GC: I heard from a little birdie that you’re pretty good with the hickory-shafted golf clubs.
SY: Yes. I enjoy playing hickory clubs. I’ve been fortunate since I arrived at Banff to meet collectors of hickory … and I’ve been amassing my own set of them. With those, I like to go out a couple of times a month and play with them. One nice thing about our facility is that it was designed back in the 20s which was the era of hickory golf. The bunkering, the flow of the fairways, and the putting was built for that type of equipment.
GC: How would you compare the hickory shafts to today’s equipment?
SY: The biggest difference is … today we fit the club to you. Are you a 9.5 degree driver? A 10.5? Are you better with maybe a 12-degree because of your launch angle and speed? What shaft is better for you? An extra stiff? Do you want to make the tip stiffer? Are you graphite or steel?
GC: When you play with your hickory clubs and two days later you play with your modern clubs, what compensations do you have to make?
SY: I have to hit a lot less club into the greens. I swing the same with them and people say I have a Payne Stewart type of swing: long, slow, and smooth. So I found out that when I tried the hickory, it was quite an easy transition in terms of my existing swing.
In the hickory game, there are a lot of made-up shots around the greens. You’re taking your niblick and you’re making it do a lot of different things: bump-and-run, cut it out of a sand trap, flop it. Whereas with the modern club, I take a 6-iron, a 60-degree, a 52-degree, or a pitching wedge and I might apply a similar stroke using different lofts and angles.
GC: I’m sure you’ve seen those old Bobby Jones movies on Golf Channel?
GC: He was doing what you’re talking about with the hickory shafts. It’s just amazing how they played with those clubs and balls and on the types of courses they had. I think golfers don’t realize how lucky they are to have today’s hi-tech equipment. They’re still shooting 105 … but they’re lucky.
SY: It’s true. It’s a different game. You get a nice appreciation for the scores they shot with those clubs when you go out and use them.
GC: You also have a 9-hole course here?
SY: Yes. In 1989 we added a 9-hole course called our “Tunnel Nine.” We use it as a stand-alone 9-hole course and then we have our 18-hole Stanley Thompson-designed course from the 1920s.
GC: I like a golf resort that has a 9-hole course. So often, you just don’t feel like playing 18 or you’ve got other things to do.
SY: I agree. You can play it under two hours. It’s very walkable. I take my kids out and I’ll just take a couple of clubs and they can play around and have a great time. You can also go out with non-golfers and have a great time.
GC: It’s not an executive course, is it?
SY: Ours is a regulation nine. Two par 5s and two par3s and five par 4s.
SY: And if we have to do maintenance on one of our other nines, we will take one out of play on the Stanley Thompson course and insert the other nine. We call it a mixed rotation and it’s a great combination of holes to play.
GC: The Stanley Thompson course, is it difficult to walk?
SY: Nope. People do walk it. There’s just one point where there’s a bit of a jog up a hill. We have ambassadors that tend to hang around that hole and they do assist people getting up the hill.

### EXTRACTED RECORDS

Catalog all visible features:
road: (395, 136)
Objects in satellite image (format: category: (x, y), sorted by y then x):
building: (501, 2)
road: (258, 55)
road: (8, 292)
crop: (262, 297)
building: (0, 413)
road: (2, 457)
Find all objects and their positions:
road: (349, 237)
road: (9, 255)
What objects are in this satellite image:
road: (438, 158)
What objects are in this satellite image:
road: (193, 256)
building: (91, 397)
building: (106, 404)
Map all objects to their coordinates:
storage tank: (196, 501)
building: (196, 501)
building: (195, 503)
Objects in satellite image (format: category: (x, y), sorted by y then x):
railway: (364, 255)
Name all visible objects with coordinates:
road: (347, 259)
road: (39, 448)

...

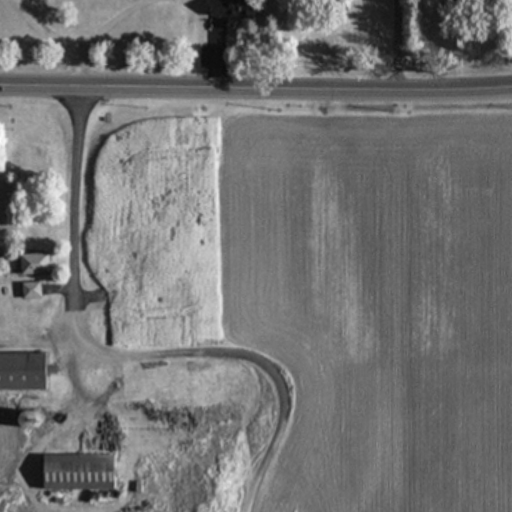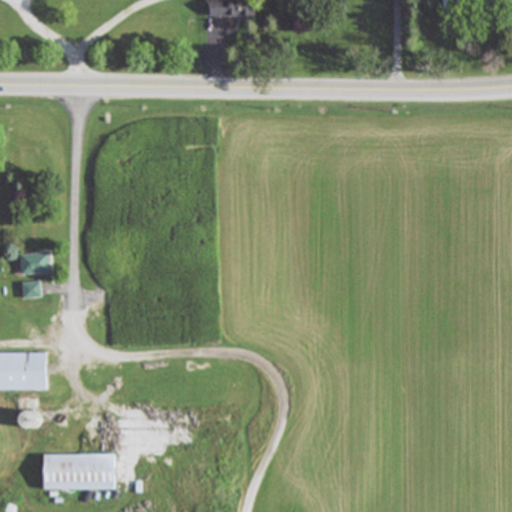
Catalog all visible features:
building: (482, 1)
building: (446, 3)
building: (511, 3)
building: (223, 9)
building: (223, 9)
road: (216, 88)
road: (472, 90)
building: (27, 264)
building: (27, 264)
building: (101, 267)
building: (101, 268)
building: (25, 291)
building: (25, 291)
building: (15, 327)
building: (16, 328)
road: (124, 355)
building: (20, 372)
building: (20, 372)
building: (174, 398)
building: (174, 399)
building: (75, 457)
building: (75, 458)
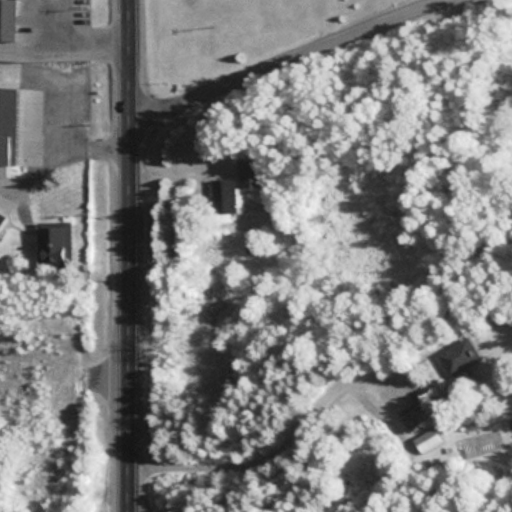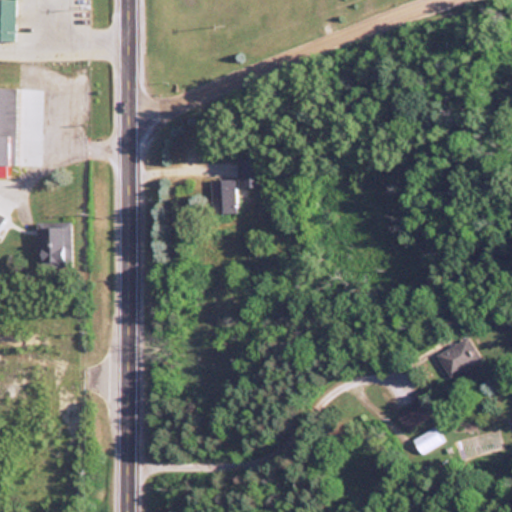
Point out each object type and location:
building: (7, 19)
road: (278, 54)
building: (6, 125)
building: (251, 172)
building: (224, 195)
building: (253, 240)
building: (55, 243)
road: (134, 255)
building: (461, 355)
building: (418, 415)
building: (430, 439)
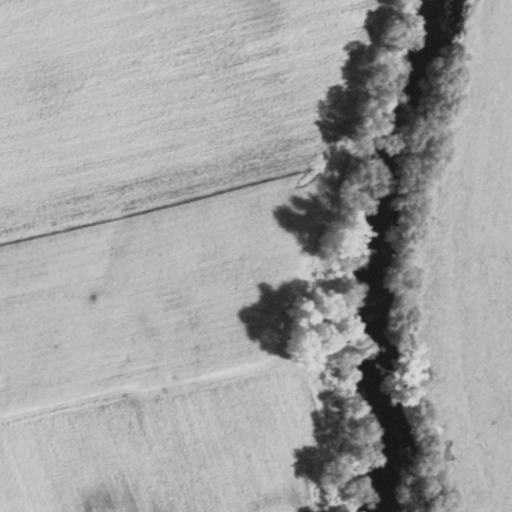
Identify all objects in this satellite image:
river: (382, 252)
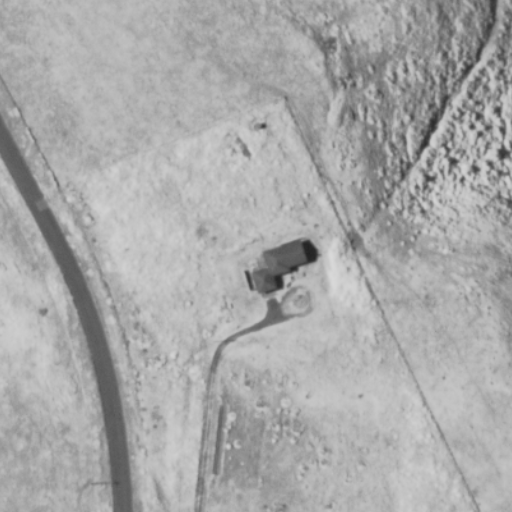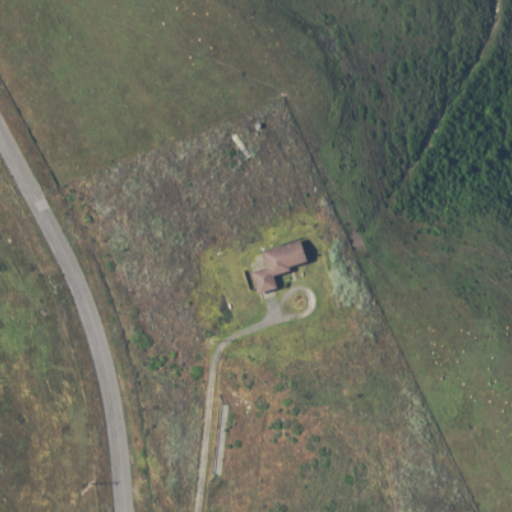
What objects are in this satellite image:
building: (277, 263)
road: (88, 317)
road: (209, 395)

==

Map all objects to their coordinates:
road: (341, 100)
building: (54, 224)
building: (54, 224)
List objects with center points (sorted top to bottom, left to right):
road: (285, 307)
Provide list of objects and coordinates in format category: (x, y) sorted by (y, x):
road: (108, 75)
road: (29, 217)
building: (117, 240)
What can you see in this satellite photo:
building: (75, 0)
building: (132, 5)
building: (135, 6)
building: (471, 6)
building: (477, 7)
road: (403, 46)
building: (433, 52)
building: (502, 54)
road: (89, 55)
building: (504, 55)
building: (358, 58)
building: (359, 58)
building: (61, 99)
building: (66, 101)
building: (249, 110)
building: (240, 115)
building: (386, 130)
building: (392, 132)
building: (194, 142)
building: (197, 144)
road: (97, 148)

### AIM
Please continue the golf interview above from where it stops.

### EXERCISE RESPONSE
GC: Speaking of ambassadors, your Skins game is coming up in July?
SY: July 25th and 26th. We have Stephen Ames representing Canada. We’ve got Anthony Kim and Lucas Glover out of the States. We have Jhonattan Vegas from Venezuela, and Paul Casey from England. We’re looking forward to seeing how they play our course.
GC: Is that going to be televised?
SY: It will be. It will be taped on those days and then televised shortly thereafter.
[NOTE: The following video clip is from the 2011 Telus Skins Game]:
GC: Lucas Glover doesn’t live too far from me. Of course, his house costs 20 times more than mine does. He and I both have beards. He’s going to look like quite the mountain man there in the Rockies.
SY: One of the nice things about our facility … we’re fortunate to have a number of quality golf courses in the area. So someone looking to come up here is able to play not just here at the Banff Springs … as I mentioned earlier, there’s Jasper Park Lodge with a Stanley Thompson course. Kananaskis has two lovely courses; Robert Trent Jones, Sr. was the designer there. Then we’ve got Silver Tip, Stewart Creek, and the Canmore Club which are just next door to Banff in the lovely town of Canmore.
So when you come up, you get the opportunity to play seven different but very scenic golf courses all within a short drive. Although we’re very proud of what we have here in Banff at the Fairmont Banff Springs, there are a number of other facilities that golfers can also enjoy and that we work closely with.
GC: Steve, where would you say most of your guests are traveling from?
SY: We get them from a lot of different places: Korea, Japan, Brazil, England, Germany. But predominantly our traffic will come from the U.S. and tends to be from the southern U.S. And from across Canada with B.C. and Alberta making up a large number of our guests, but also coming from Saskatchewan and Ontario.
GC: So Steve, as an American, if I come up there are you going to ask to see my long-form birth certificate?
SY: I can promise you I won’t.
GC: Thank you. Maybe next year, Steve – I’d love to come up and see you in Banff–f-f-f.
SY: We’d love to have you.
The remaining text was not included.